#### Dataset entries
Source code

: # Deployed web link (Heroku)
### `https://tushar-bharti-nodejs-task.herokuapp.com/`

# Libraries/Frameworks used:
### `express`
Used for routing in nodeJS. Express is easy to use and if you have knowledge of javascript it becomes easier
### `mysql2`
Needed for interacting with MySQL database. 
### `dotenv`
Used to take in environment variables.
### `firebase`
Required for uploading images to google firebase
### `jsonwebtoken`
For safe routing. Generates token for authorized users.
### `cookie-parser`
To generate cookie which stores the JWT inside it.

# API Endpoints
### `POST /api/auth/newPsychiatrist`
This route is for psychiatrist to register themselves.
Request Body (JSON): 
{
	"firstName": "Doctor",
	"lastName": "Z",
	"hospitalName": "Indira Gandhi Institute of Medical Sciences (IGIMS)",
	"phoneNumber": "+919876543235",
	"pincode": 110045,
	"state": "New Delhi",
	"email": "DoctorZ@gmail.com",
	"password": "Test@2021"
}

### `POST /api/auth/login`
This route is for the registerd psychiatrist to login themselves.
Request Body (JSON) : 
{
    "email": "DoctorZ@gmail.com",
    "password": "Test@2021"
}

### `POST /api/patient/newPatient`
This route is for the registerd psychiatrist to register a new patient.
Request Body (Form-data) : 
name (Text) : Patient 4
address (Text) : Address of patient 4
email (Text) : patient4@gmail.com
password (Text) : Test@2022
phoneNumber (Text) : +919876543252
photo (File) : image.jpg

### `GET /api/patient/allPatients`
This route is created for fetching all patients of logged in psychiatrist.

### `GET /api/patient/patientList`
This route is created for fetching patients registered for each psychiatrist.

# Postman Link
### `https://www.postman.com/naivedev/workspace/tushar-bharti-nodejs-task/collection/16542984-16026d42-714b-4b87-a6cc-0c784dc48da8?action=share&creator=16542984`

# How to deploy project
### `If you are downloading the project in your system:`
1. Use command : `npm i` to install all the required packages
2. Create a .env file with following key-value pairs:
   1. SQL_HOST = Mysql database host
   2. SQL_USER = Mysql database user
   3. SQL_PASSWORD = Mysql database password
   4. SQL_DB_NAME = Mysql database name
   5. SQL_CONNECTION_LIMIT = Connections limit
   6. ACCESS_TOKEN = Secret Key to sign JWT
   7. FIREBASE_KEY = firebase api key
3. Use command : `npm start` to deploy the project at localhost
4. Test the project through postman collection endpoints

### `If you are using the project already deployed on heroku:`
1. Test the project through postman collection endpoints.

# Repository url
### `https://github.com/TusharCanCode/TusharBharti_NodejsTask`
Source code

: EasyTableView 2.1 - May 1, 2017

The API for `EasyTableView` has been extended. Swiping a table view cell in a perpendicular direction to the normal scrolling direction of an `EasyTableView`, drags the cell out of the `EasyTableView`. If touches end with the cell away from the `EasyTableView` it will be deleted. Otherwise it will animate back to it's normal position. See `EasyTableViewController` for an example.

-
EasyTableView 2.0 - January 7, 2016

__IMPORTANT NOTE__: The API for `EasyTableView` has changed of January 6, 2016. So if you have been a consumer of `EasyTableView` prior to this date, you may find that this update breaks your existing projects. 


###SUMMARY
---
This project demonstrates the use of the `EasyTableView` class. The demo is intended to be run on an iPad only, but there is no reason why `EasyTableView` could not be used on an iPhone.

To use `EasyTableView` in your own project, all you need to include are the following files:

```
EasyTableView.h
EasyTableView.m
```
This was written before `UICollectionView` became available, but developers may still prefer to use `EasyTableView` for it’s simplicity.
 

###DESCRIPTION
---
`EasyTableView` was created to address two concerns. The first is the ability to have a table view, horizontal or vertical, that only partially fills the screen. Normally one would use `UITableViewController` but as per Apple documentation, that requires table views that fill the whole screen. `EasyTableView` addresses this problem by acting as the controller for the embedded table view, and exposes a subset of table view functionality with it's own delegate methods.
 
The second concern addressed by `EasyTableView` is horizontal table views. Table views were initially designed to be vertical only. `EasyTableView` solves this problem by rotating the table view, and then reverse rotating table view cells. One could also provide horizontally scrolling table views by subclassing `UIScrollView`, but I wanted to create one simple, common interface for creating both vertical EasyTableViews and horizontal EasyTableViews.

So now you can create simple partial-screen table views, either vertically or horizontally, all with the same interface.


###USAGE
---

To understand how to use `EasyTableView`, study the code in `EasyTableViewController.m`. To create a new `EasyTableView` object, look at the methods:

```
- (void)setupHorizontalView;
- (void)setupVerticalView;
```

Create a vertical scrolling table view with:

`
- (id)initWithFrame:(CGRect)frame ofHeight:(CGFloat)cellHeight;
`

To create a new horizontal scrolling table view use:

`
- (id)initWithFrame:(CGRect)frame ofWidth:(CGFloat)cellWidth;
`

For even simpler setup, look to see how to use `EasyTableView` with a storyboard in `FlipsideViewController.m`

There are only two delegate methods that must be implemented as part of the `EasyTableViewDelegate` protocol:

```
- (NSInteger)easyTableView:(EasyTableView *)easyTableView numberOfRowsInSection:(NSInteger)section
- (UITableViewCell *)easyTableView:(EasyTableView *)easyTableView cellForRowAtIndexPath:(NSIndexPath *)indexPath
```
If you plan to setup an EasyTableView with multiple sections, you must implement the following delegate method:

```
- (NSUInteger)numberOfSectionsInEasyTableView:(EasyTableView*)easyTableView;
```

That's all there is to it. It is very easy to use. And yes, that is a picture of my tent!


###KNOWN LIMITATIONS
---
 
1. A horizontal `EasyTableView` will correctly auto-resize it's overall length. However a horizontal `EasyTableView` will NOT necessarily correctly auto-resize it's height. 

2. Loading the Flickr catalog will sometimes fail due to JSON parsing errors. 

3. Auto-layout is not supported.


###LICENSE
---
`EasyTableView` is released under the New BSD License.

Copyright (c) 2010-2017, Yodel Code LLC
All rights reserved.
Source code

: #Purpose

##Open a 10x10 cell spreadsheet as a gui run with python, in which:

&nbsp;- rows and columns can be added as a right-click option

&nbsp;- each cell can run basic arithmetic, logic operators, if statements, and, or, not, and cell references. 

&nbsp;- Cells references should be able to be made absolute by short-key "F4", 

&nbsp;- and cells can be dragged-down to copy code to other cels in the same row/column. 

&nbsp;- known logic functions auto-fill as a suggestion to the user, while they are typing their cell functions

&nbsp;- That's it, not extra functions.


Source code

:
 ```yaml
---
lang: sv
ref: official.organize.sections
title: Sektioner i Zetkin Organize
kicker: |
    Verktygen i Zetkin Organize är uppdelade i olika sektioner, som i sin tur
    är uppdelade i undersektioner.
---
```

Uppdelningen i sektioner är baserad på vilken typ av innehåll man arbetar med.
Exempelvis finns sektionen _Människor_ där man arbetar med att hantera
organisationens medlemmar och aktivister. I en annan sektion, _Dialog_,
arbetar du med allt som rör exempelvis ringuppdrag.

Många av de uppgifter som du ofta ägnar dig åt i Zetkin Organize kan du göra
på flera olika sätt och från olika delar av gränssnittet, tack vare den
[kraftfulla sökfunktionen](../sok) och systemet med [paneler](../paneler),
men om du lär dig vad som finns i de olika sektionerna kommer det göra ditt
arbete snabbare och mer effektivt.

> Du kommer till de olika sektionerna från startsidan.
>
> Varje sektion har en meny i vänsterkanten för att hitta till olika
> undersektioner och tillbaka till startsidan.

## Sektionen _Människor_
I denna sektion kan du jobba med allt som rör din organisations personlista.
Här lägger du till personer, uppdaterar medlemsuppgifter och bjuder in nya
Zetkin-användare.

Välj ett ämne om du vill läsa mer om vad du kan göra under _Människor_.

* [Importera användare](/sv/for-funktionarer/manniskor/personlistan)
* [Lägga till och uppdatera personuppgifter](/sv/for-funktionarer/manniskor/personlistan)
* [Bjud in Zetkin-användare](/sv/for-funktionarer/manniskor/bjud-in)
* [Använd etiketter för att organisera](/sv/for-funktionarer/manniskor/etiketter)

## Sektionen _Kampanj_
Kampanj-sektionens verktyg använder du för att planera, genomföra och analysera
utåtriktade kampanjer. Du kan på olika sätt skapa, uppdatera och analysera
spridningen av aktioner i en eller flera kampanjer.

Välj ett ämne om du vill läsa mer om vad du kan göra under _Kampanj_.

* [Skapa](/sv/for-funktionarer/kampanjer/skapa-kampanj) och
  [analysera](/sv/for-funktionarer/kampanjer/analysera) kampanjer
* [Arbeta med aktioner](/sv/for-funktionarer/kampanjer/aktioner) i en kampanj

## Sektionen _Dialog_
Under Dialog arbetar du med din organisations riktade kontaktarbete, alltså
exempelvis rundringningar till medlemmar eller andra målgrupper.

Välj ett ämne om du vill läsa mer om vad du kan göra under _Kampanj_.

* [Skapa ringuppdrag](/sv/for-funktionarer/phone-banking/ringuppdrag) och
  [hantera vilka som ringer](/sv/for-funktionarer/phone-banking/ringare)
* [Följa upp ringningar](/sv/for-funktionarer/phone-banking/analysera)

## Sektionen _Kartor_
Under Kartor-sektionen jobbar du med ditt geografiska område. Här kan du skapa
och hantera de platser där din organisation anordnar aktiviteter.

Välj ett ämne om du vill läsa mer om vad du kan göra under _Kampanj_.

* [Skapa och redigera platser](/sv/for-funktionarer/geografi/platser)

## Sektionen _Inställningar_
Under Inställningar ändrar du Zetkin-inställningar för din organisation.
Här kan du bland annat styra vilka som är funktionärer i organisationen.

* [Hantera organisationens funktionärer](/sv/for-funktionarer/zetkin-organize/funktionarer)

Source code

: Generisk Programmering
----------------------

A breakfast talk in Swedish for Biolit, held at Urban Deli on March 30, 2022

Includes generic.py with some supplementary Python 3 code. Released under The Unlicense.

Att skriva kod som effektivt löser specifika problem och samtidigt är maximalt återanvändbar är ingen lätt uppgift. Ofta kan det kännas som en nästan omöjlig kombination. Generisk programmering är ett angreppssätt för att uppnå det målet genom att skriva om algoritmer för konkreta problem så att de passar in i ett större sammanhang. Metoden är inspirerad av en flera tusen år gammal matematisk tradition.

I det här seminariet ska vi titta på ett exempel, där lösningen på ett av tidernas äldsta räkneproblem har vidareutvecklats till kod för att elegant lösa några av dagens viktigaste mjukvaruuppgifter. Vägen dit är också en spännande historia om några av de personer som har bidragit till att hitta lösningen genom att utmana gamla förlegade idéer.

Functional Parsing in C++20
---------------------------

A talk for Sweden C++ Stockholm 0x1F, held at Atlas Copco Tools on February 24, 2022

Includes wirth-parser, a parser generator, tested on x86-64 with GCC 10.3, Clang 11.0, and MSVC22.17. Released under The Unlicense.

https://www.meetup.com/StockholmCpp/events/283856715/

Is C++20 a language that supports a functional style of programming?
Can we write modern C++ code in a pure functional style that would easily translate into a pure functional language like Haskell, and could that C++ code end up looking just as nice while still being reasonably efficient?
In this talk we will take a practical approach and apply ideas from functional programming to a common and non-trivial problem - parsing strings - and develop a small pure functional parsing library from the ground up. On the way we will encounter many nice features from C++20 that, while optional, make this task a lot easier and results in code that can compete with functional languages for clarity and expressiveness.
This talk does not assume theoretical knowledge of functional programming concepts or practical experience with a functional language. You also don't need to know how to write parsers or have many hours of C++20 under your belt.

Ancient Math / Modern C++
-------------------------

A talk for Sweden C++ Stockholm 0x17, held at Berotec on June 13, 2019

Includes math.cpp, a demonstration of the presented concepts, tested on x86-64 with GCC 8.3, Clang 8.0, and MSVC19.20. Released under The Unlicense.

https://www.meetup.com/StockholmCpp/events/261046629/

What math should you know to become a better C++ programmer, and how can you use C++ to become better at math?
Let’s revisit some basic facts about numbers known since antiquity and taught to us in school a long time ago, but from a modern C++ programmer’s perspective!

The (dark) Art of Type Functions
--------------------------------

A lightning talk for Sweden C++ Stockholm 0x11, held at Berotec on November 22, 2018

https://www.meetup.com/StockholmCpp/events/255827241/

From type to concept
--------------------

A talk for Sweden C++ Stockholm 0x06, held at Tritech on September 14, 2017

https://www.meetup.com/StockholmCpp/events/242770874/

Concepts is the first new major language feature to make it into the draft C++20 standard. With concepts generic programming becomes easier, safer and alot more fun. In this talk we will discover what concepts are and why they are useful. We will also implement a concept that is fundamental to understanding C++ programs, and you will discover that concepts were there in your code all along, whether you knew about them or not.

#### Exercise prompt
Quote the data above from the line containing "the same row/column." to the line containing "## Sektionen _Kampanj_", inclusive, and stop.

#### Solution for this task
&nbsp;- and cells can be dragged-down to copy code to other cels in the same row/column. 

&nbsp;- known logic functions auto-fill as a suggestion to the user, while they are typing their cell functions

&nbsp;- That's it, not extra functions.


Source code

:
 ```yaml
---
lang: sv
ref: official.organize.sections
title: Sektioner i Zetkin Organize
kicker: |
    Verktygen i Zetkin Organize är uppdelade i olika sektioner, som i sin tur
    är uppdelade i undersektioner.
---
```

Uppdelningen i sektioner är baserad på vilken typ av innehåll man arbetar med.
Exempelvis finns sektionen _Människor_ där man arbetar med att hantera
organisationens medlemmar och aktivister. I en annan sektion, _Dialog_,
arbetar du med allt som rör exempelvis ringuppdrag.

Många av de uppgifter som du ofta ägnar dig åt i Zetkin Organize kan du göra
på flera olika sätt och från olika delar av gränssnittet, tack vare den
[kraftfulla sökfunktionen](../sok) och systemet med [paneler](../paneler),
men om du lär dig vad som finns i de olika sektionerna kommer det göra ditt
arbete snabbare och mer effektivt.

> Du kommer till de olika sektionerna från startsidan.
>
> Varje sektion har en meny i vänsterkanten för att hitta till olika
> undersektioner och tillbaka till startsidan.

## Sektionen _Människor_
I denna sektion kan du jobba med allt som rör din organisations personlista.
Här lägger du till personer, uppdaterar medlemsuppgifter och bjuder in nya
Zetkin-användare.

Välj ett ämne om du vill läsa mer om vad du kan göra under _Människor_.

* [Importera användare](/sv/for-funktionarer/manniskor/personlistan)
* [Lägga till och uppdatera personuppgifter](/sv/for-funktionarer/manniskor/personlistan)
* [Bjud in Zetkin-användare](/sv/for-funktionarer/manniskor/bjud-in)
* [Använd etiketter för att organisera](/sv/for-funktionarer/manniskor/etiketter)

## Sektionen _Kampanj_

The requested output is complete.